This letter was written by Pvt. Jacob Henry Woodsum (1843-1888) of Vassalboro, Maine, who enlisted in October 1862 in Co. D, 21st Maine Infantry for nine months service. He was mustered out in late August 1863. Registered voter in San Francisco in 1869 and 1873. Resident of Orange County, Florida in 1880, where he died in 1888. He was the son of David and Eunice T. Woodsum. Jacob’s father was a wheelwright. His sister Maria (b. 1842) was a teacher in the 1860 census.
The regimental history of the 21st Maine indicates that Jacob was wounded in action on 27 May 1863 as Federal forces attempted to take Port Hudson in a frontal assault. They were repulsed with heavy casualties and settled into a siege that would last 48 days. Port Hudson would not be surrendered until after the fall of Vicksburg.
After his service in the 21st Maine Infantry, Jacob re-enlisted in Co. G, 1st Maine Cavalry.
Addressed to Mrs. E. T. Woodsum, Vassalboro, Maine
Postmarked New Orleans, March 30, 1863
Baton Rouge, La.
March 26th 
My Dear Mother,
I haven’t dared to write home before because I have been in the hospital about two weeks sick with the diarrhea but I have not been alone for Charles has been sick and with me all the time. But we are all right now and back with the company. I thought it would only make you worry all the time if I had written that I was sick.
Our regiment and whole brigade went up towards Port Hudson while we was in the hospital. The regiment had been under marching orders two days before I gave up and I didn’t exactly do so, for Charles had been sick since the morning we got marching orders, and the Dr. came in to see him and said both of us must go to the hospital for we couldn’t possibly stand the march, so we got clear of some hard marching by being in the hospital.
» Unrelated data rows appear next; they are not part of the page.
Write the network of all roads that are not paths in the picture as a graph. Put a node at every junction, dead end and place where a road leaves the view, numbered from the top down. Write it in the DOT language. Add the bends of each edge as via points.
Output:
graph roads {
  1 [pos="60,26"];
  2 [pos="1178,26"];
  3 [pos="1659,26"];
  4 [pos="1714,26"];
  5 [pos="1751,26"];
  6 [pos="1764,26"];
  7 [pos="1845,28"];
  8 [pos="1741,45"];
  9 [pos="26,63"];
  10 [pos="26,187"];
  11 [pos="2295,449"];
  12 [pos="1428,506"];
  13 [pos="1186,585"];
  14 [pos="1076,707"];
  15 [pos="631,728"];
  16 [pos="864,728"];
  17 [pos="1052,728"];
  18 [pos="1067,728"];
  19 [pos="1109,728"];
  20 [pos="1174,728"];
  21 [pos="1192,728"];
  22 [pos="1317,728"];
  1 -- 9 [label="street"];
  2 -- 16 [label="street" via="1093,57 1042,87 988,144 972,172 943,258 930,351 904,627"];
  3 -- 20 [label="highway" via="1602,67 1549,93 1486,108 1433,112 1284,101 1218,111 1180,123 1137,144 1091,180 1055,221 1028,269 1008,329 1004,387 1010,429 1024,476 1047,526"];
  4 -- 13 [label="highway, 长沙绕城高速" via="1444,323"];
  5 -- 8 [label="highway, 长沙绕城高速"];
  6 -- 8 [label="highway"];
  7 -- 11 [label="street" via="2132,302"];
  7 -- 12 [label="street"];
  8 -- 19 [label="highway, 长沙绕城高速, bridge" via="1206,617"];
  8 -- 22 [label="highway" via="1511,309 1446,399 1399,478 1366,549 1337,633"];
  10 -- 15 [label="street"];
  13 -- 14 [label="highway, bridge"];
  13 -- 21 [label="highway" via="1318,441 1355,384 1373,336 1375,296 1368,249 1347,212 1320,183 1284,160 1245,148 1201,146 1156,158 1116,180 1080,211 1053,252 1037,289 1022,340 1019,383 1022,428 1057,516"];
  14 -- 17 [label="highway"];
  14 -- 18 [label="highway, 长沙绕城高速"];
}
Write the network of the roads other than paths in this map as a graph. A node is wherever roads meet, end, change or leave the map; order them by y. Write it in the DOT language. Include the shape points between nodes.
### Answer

The regiment was out about a week from the time they started and I guess they didn’t see a rebel for the whole time, and got scared two or three times so they double-quicked them nine miles at one time. I hardly know what to think of the affair at Port Hudson. The most general belief is that the gunboats are above and below them on the river and the men entirely surrounded them by land and will soon starve them out. Our Act. Brigades got pretty scared I guess from what the boys say. By some means or other one of our gunboats got a fire and was left to float downstream. Her shells kept bursting and the brave general thought one rebel gunboat was driving our whole fleet down the river. I heard the report of the explosion when the boat blew up. I tell you, it was awful. It shook our old hospital and lit it up for a second pretty brightly. ¹
I don’t think we will have any fighting to do, Mother, and I think we shall start for home in a month or six weeks. I tell you, Mother, I thought of home when I was in the hospital. How I should like to have something good to eat. It seemed as if I had been at home, I could [have] got well in no time at all, but that was a complaint we are not troubled with there — but everyone has it here. Oh! Mother, if I ever get home, I guess I shan’t want to go to war again. I am not sorry that I did come by any means, for I never should have been satisfied.
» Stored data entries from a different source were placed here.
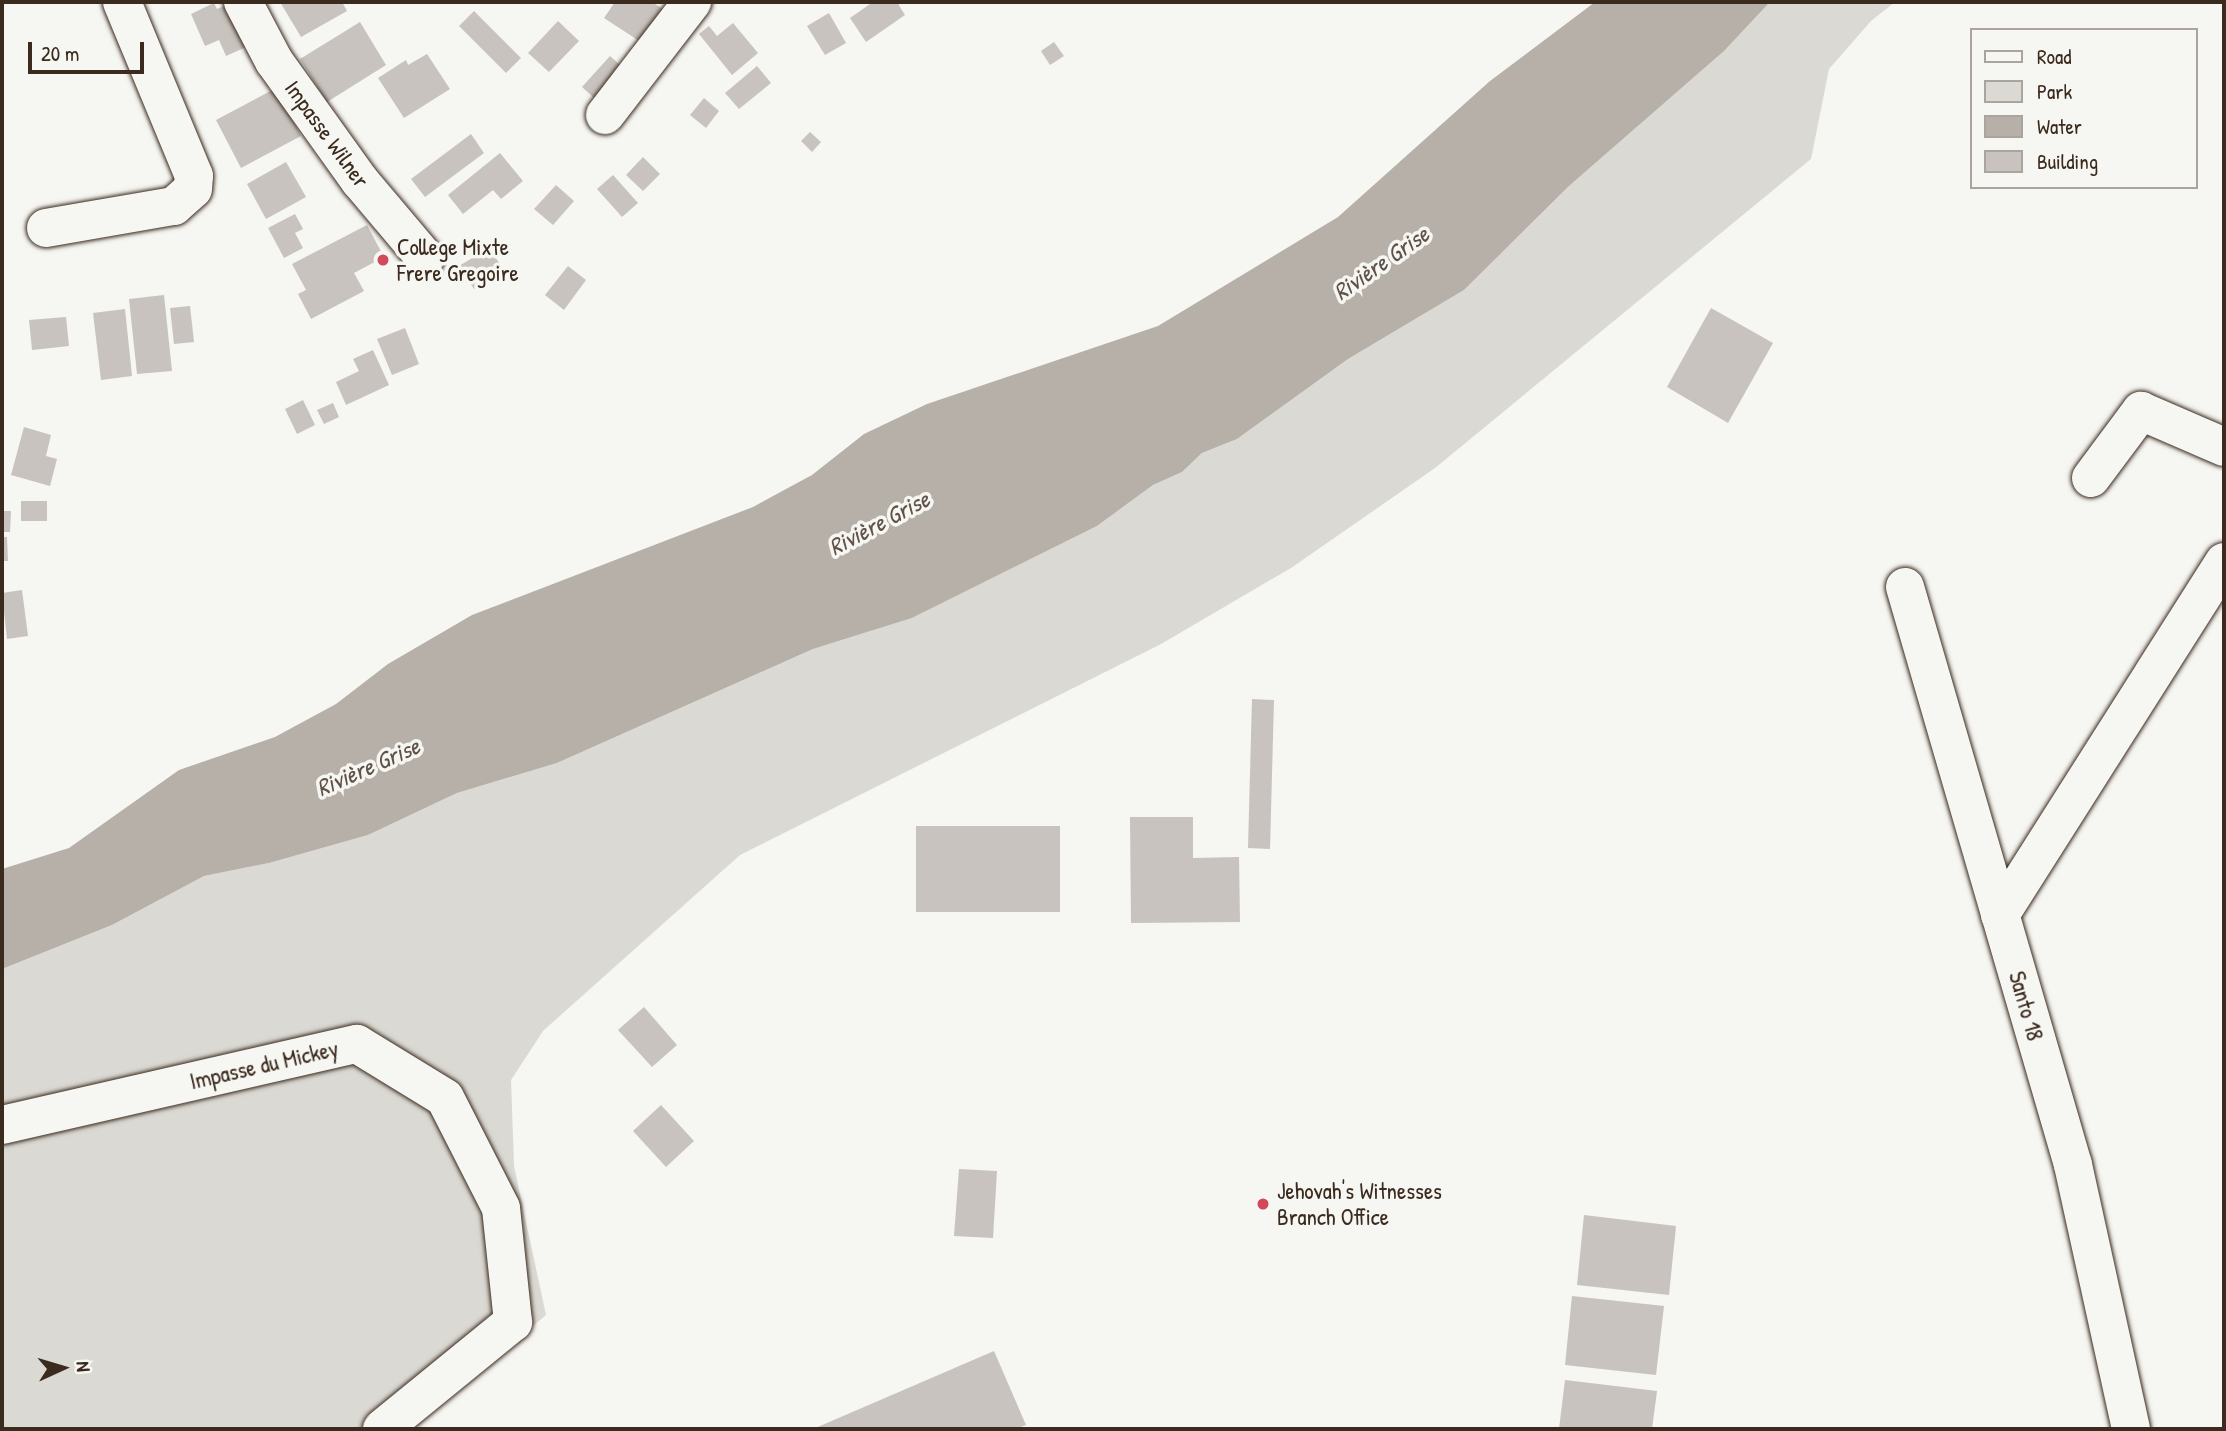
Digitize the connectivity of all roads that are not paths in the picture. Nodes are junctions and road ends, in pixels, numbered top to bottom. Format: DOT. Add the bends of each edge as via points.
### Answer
graph roads {
  1 [pos="122,2"];
  2 [pos="243,2"];
  3 [pos="692,2"];
  4 [pos="605,115"];
  5 [pos="46,228"];
  6 [pos="425,258"];
  7 [pos="2224,447"];
  8 [pos="2091,478"];
  9 [pos="2224,562"];
  10 [pos="1905,587"];
  11 [pos="2000,915"];
  12 [pos="2,1125"];
  13 [pos="382,1429"];
  14 [pos="2131,1429"];
  1 -- 5 [label="street" via="194,176 193,189 174,206"];
  2 -- 6 [label="street, Impasse Wilner" via="290,83 360,181"];
  3 -- 4 [label="street"];
  7 -- 8 [label="street" via="2141,411"];
  9 -- 11 [label="street"];
  10 -- 11 [label="street, Santo 18"];
  11 -- 14 [label="street, Santo 18" via="2073,1165"];
  12 -- 13 [label="street, Impasse du Mickey" via="357,1044 445,1098 501,1208 513,1322"];
}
Tell [my sister] Maria I have received two letters from her — one dated the 26th of February and the other the 10th of March. I also received the papers. I am rejoiced to hear that Father is gaining. I think it is wrong for Maria to go to school when you must be so slim. I don’t see what it can amount to — her education is good enough.
We haven’t been paid off yet and don’t expect to be till we are discharged and I hope we shan’t. Norman came from the hospital last Sunday. All the rest of the boys are well with the exception of the diarrhea. — Hen
(I hope to be home soon)
¹ This is a reference to the destruction of the U.S. war vessel Mississippi which had been disabled and set on fire by Confederate batteries. She had floated down the river until the fire reached her magazines, “when in fiery magnificence without dispraise or blame, she had passed forever.”